# Fragmento para leer:
++++++++

El comienzo de mi biblioteca —y algunas de sus etapas intermedias— es un buen argumento para darle la razón a Edwards: la Patria, una parte importante de ella, a lo menos, son las tías. Para el caso que nos ocupa, aclaro, las hermanas de mi madre. Mi madre tuvo nueve hermanos, ocho mujeres y un varón. De todos ellos, conocí a siete mujeres y el varón —la otra niña falleció de pequeña. Cuando yo era chico, sólo una de mis tías estaba casada y sólo una de las solteras tenía su propia casa. El resto —cinco mujeres y el varón—, vivía con mi abuela, que ya no tenía marido (para mí, nunca lo tuvo). De mi tío, puedo decir que fui consciente de su crecimiento, porque lo vi ir a y terminar la escuela, hacer el servicio militar, empezar a trabajar; de mis tías sólo puedo decir que eran mujeres que andaban entre los veinte y los treinta, con toda la amplitud y variedad que expresan ambas décadas.

En esa casa había libros, no en la mía. En la mía estaba el diario, que mi padre leía todos los días, a la mañana, a la siesta, a la noche, y con el que me enseñó a leer cuando tenía cinco años. En la casa de mi abuela, en aquel primer tramo de los setenta, había todo tipo de libros, aunque no hubiese una biblioteca claramente organizada, un mueble tal, digamos, en algún rincón del living. Recuerdo perfectamente a mi tío sentado en un sillón leyendo El exorcista, de William Peter Blatty, o a una de mis tías acostada en el diván mientras leía Las sandalias del pescador, de Morris West, dos buenos ejemplos de los best sellers de aquellos tiempos. Otra tía era la propietaria de las obras completas de Federico García Lorca, editadas por Aguilar en papel biblia, que durante un tiempo sólo pude hojear y leer si ella se sentaba al lado mío y yo le demostraba mi cuidado por esas páginas tan livianas, que de nada se arrugaban y se podían romper. Dos de mis tías más jóvenes, por último, han quedado asociadas en mi recuerdo a los libros más modernos que había en la casa de mi abuela: los libros del boom latinoamericano y todo lo que vino después. Gabriel García Márquez, Mario Vargas Llosa y Julio Cortázar, más Jorge Amado y Manuel Puig, cinco nombres que entonces aprendí.

En medio de ese desorden creativo que era, para mí, la casa de mi abuela, también entré en contacto con la música de la época: de la Cantata de Santa María de Iquique, que cantaban los Quilapayún, a The Beatles, de Eydie Gormé y el Trío Los Panchos a Jethro Tull, de Salvatore Adamo a la monotonía de Ernesto Sabato recitando su Romance de la muerte de Juan Lavalle, de Charles Aznavour a la banda de sonido de la película Estado de Sitio (que hablaba de la guerrilla uruguaya, cosa que supe porque se hizo un libro con el guión de la película y documentos conexos, y alguna de mis tías lo compró).

++++++++

# Bloque de datos:

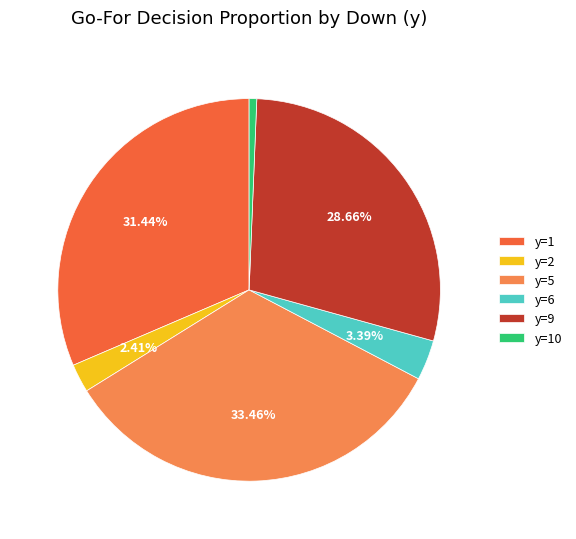

Is there any slice that represents more than half of the pie?

No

++++++++

# Ejercicios para resolver:
A) Según el fragmento sobre la casa de la abuela, ¿cuántos hermanos tuvo la madre de quien narra?
B) Resume en dos oraciones el fragmento sobre la casa de la abuela.
C) Prosigue el relato sobre la casa de la abuela a partir de su última oración.

# Respuestas del ejercicio:
A) Nueve hermanos: ocho mujeres y un varón.

B) En la casa de la abuela, donde vivían cinco tías y un tío, había todo tipo de libros, mientras que en la casa de quien narra solo estaba el diario con el que su padre le enseñó a leer. Allí conoció best sellers, las obras completas de García Lorca, los autores del boom latinoamericano y la música de la época.

C)
4. Y en medio de ese desorden creativo que era, para mí, la casa de mi abuela, estaban los ejemplares de las primeras ediciones de Rayuela, de Último round, de La vuelta al día en ochenta mundos, de Historias de cronopios y de famas, los títulos con los cuales Cortázar demostraba todo lo que se podía hacer con la literatura si se la tomaba como un juego al cual el escritor se entregaba con la misma seriedad y responsabilidad con que un niño se zambulle en el juego suyo de cada día, y si le toca morir se muere sin discutir el asunto, y si le toca vivir en la selva come hojas de las plantas.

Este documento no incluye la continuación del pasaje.